Ontwerpbesluit wijziging Inrichtingen- en vergunningenbesluit milieubeheer i.v.m. inrichtingen voor verstoken brandstoffen met een thermisch vermogen van meer dan 75 MW

De Staatssecretaris van Volkshuisvesting, Ruimtelijke Ordening en Milieubeheer maakt ingevolge artikel 21.6, vierde lid, van de Wet milieubeheer bekend dat gedurende vier weken na dagtekening van deze Staatscourant een ieder schriftelijk zijn zienswijze naar voren kan brengen over onderstaand ontwerpbesluit.

Adres: Ministerie van Volkshuisvesting, Ruimtelijke Ordening en Milieubeheer, Directie Lokale Milieukwaliteit en Verkeer Afdeling Mobiliteit en Verkeer, Postbus 30945, IPC 645, 2500 GX Den Haag.

Besluit van (...), houdende wijziging van het Inrichtingen- en vergunningenbesluit milieubeheer in verband met inrichtingen voor het verstoken van brandstoffen met een thermisch vermogen van meer dan 75 MW

Wij Beatrix, bij de gratie Gods, Koningin der Nederlanden, Prinses van Oranje-Nassau, enz. enz. enz.

Op voordracht van de Staatssecretaris van Volkshuisvesting, Ruimtelijke Ordening en Milieubeheer van (... ... ...), nr. ..., Centrale Directie Juridische Zaken, Afdeling Wetgeving;

Gelet op artikel 41 van de Wet geluidhinder;

De Raad van State gehoord (advies van (... ... ...), nr. ...);

Gezien het nader rapport van de Staatssecretaris van Volkshuisvesting, Ruimtelijke Ordening en Milieubeheer van (... ... ...), nr. ..., Centrale Directie Juridische Zaken, Afdeling Wetgeving;

Hebben goedgevonden en verstaan:

Artikel I

Artikel 2.4 van het Inrichtingen- en vergunningenbesluit milieubeheer wordt als volgt gewijzigd:

1. Voor de tekst wordt de aanduiding ‘1.’ geplaatst.

2. Er wordt een lid toegevoegd, luidende:

2. Voor de toepassing van het eerste lid, onderdeel 1.3, onder b, voor zover het thermisch vermogen 75 MW of meer bedraagt, blijven buiten beschouwing inrichtingen waarvan het equivalente geluidsniveau (LAr, LT), veroorzaakt door de in de inrichting aanwezige vast opgestelde toestellen en installaties, alsmede door de in de inrichting verrichte werkzaamheden en activiteiten op de grens van het bedrijventerrein niet meer bedraagt dan:

a. 50 dB(A) tussen 07:00 en 19:00 uur;

b. 45 dB(A) tussen 19:00 en 23:00 uur;

c. 40 dB(A) tussen 23:00 en 07:00 uur.

Artikel II

Dit besluit treedt in werking met ingang van de dag waarop vier weken zijn verstreken sedert de datum van uitgifte van het Staatsblad waarin het wordt geplaatst.

Lasten en bevelen dat dit besluit met de daarbij behorende nota van toelichting in het Staatsblad zal worden geplaatst.

----------------

[SCHRIFTELIJKE OPDRACHT 1]
Kopieer uit het ontwerpbesluit de passage tussen "Dit besluit treedt" en "het wordt geplaatst.", beide inbegrepen.
[SCHRIFTELIJKE OPDRACHT 2]
Vertaal deze zin uit het ontwerpbesluit in het Engels: "Dit besluit treedt in werking met ingang van de dag waarop vier weken zijn verstreken sedert de datum van uitgifte van het Staatsblad waarin het wordt geplaatst."
De items hieronder staan los van het ontwerpbesluit.

----------------

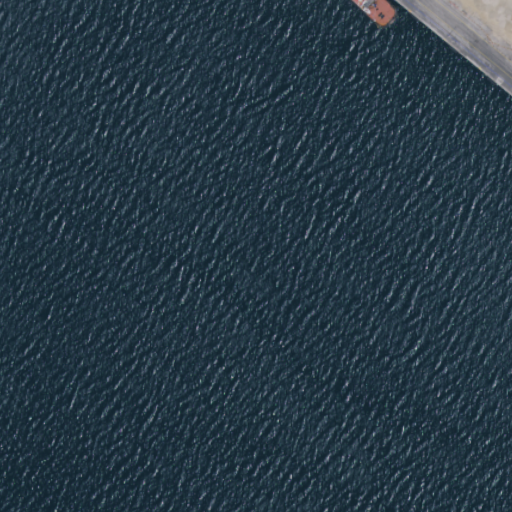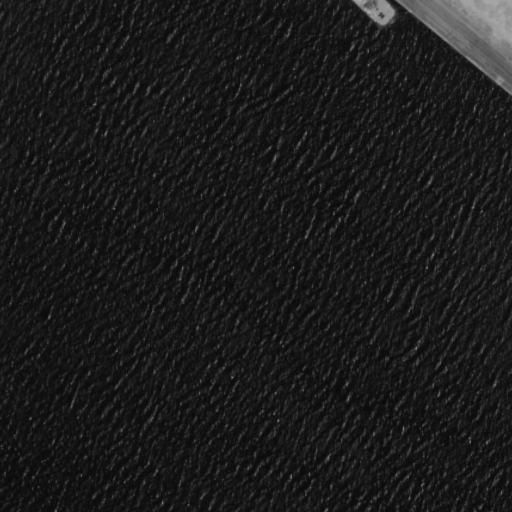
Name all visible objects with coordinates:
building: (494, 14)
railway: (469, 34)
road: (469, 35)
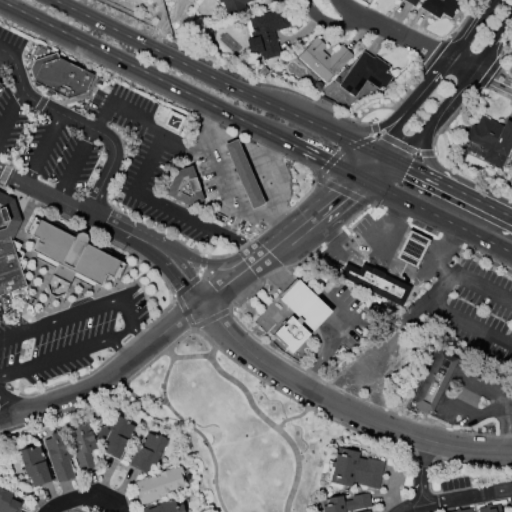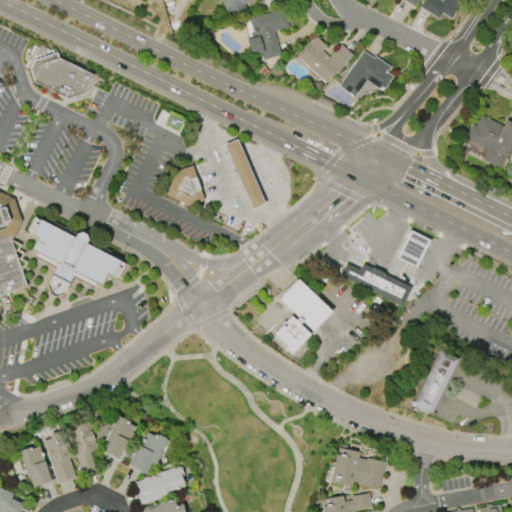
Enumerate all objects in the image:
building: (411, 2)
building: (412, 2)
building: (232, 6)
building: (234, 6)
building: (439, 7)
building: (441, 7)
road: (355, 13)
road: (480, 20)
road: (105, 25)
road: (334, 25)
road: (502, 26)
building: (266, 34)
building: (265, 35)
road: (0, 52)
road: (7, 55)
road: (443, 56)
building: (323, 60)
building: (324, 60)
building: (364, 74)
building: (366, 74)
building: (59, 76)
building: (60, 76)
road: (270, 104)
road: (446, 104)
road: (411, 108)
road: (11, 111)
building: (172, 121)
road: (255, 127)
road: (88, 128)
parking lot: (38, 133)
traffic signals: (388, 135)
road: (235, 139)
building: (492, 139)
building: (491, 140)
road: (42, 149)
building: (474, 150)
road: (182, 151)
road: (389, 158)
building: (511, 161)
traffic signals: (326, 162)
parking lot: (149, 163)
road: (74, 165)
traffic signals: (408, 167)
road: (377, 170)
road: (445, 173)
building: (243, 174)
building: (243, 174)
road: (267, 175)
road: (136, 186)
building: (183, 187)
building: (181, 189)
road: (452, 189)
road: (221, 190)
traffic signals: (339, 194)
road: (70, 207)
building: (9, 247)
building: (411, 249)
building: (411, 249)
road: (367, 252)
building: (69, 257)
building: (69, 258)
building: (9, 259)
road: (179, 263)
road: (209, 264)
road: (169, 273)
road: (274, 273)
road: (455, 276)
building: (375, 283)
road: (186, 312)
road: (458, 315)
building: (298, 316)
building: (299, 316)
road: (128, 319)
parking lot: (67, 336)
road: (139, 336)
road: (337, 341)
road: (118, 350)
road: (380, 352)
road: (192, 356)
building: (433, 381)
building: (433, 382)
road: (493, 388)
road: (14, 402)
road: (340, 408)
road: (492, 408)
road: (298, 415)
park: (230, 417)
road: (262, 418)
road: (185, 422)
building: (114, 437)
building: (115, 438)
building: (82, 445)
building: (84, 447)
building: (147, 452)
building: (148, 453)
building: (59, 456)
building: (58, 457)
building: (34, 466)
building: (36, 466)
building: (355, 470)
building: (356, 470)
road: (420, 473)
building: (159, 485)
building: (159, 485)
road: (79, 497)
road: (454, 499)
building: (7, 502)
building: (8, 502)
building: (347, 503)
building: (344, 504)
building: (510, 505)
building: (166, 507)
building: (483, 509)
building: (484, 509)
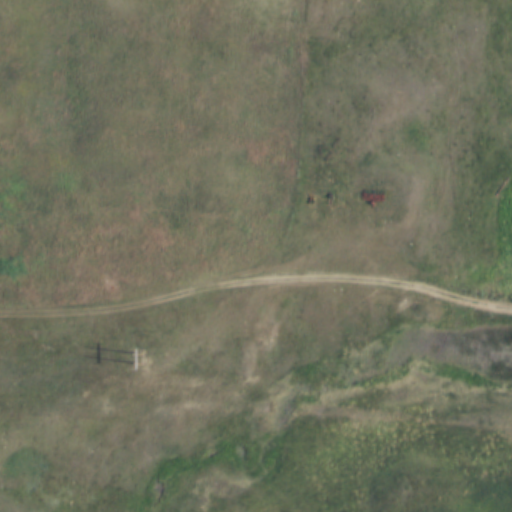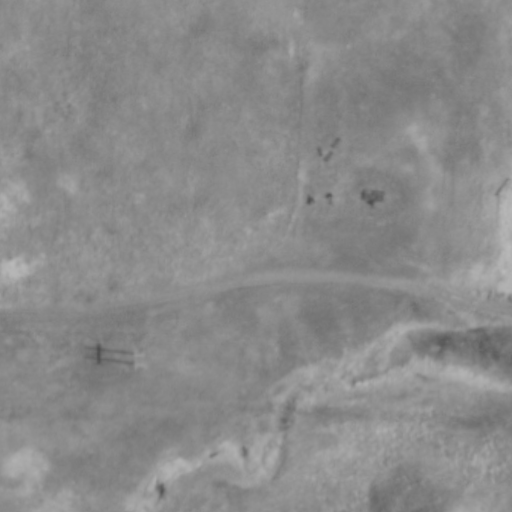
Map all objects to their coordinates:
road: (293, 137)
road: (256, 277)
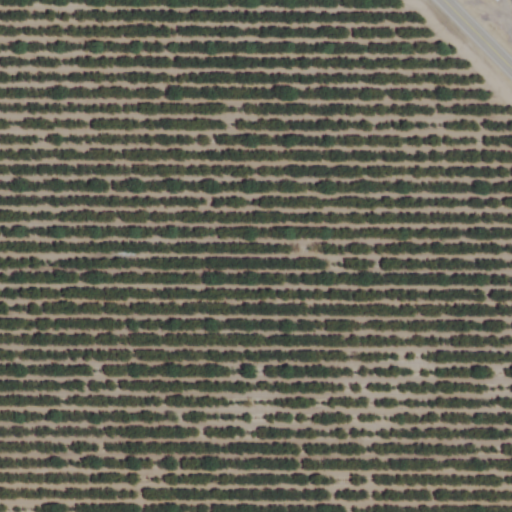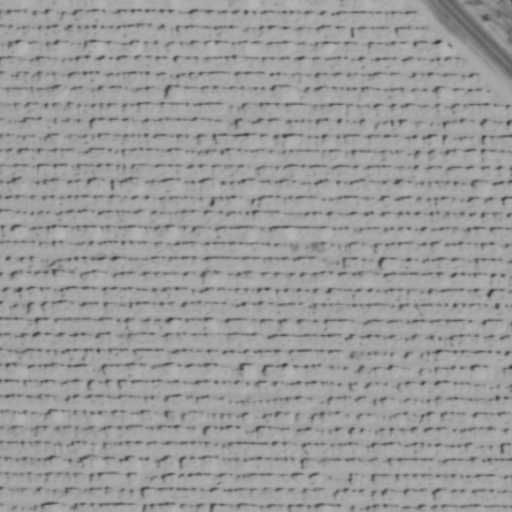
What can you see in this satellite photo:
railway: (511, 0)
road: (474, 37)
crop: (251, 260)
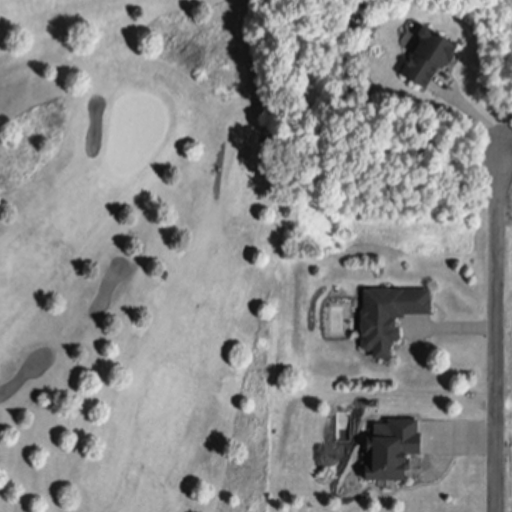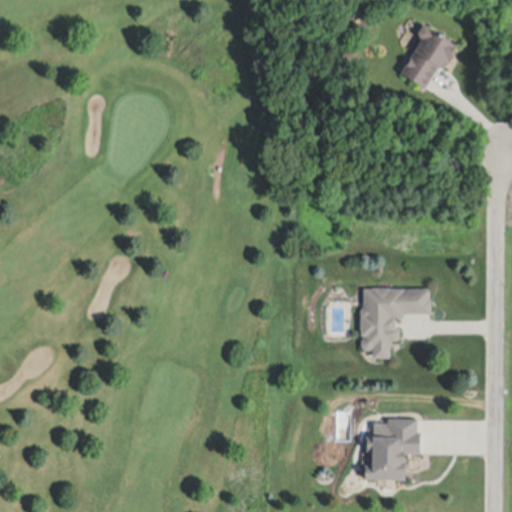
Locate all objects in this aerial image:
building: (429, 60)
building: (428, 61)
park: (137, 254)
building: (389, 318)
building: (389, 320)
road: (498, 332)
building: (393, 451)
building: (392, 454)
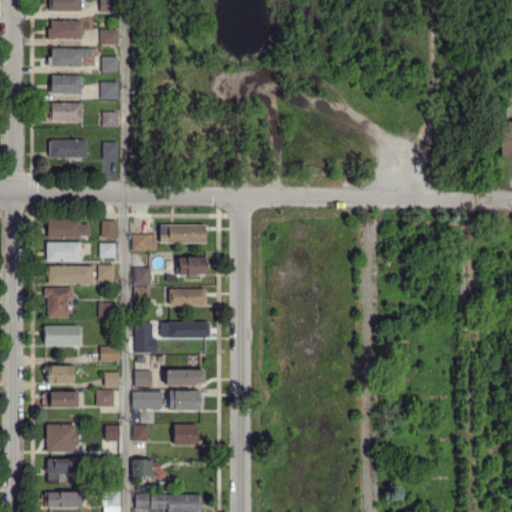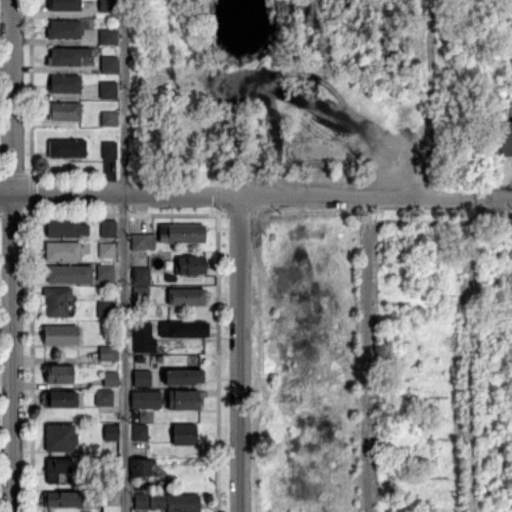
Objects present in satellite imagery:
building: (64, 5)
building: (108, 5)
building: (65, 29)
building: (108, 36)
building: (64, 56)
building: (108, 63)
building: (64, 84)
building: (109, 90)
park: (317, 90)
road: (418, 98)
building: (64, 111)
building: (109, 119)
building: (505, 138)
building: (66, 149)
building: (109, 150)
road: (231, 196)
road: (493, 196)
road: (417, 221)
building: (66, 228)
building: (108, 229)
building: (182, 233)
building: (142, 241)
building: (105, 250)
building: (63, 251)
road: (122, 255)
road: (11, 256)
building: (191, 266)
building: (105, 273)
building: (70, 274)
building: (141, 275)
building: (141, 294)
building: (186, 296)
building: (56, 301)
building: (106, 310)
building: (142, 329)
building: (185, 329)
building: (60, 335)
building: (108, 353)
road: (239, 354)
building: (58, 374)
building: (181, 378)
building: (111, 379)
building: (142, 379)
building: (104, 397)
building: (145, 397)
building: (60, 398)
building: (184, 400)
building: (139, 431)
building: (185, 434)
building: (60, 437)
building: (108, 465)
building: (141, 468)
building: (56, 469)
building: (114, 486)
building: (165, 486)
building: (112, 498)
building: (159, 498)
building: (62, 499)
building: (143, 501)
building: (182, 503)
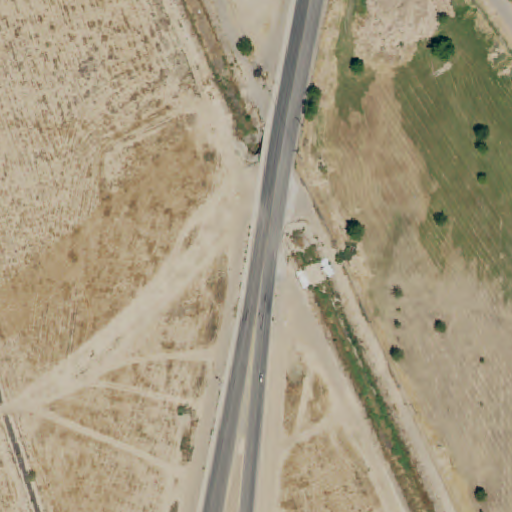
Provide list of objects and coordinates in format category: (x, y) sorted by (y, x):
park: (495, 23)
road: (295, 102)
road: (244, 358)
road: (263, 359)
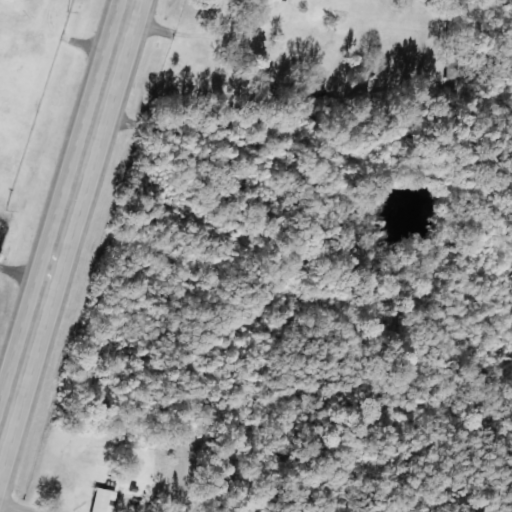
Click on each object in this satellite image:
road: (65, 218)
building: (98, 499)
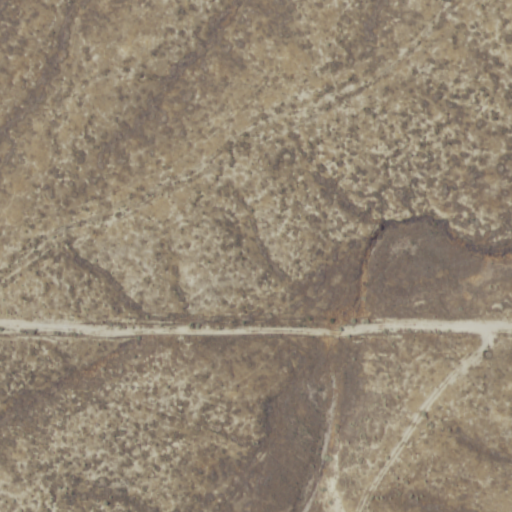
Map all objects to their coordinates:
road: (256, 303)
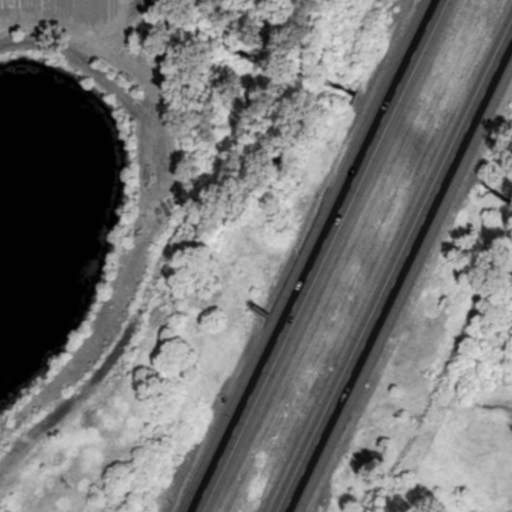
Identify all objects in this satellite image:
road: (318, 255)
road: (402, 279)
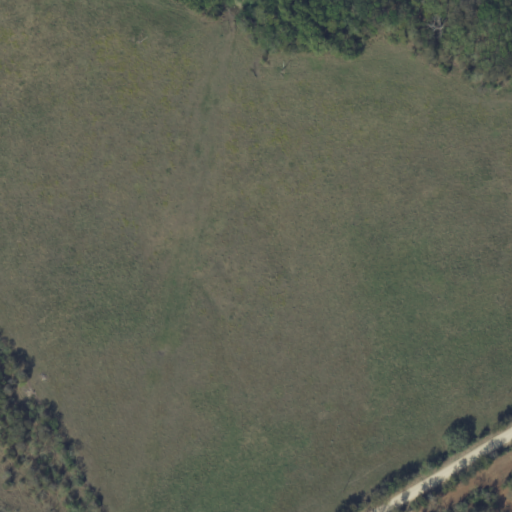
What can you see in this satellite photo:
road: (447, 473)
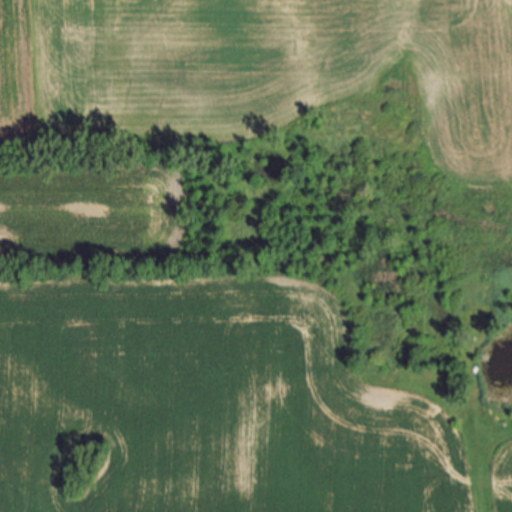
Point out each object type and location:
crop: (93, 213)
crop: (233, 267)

----------------

[EINDRESULTAAT 1]
Dit besluit treedt in werking met ingang van de dag waarop vier weken zijn verstreken sedert de datum van uitgifte van het Staatsblad waarin het wordt geplaatst.

[EINDRESULTAAT 2]
This decree enters into force on the day on which four weeks have elapsed since the date of issue of the Bulletin of Acts and Decrees in which it is published.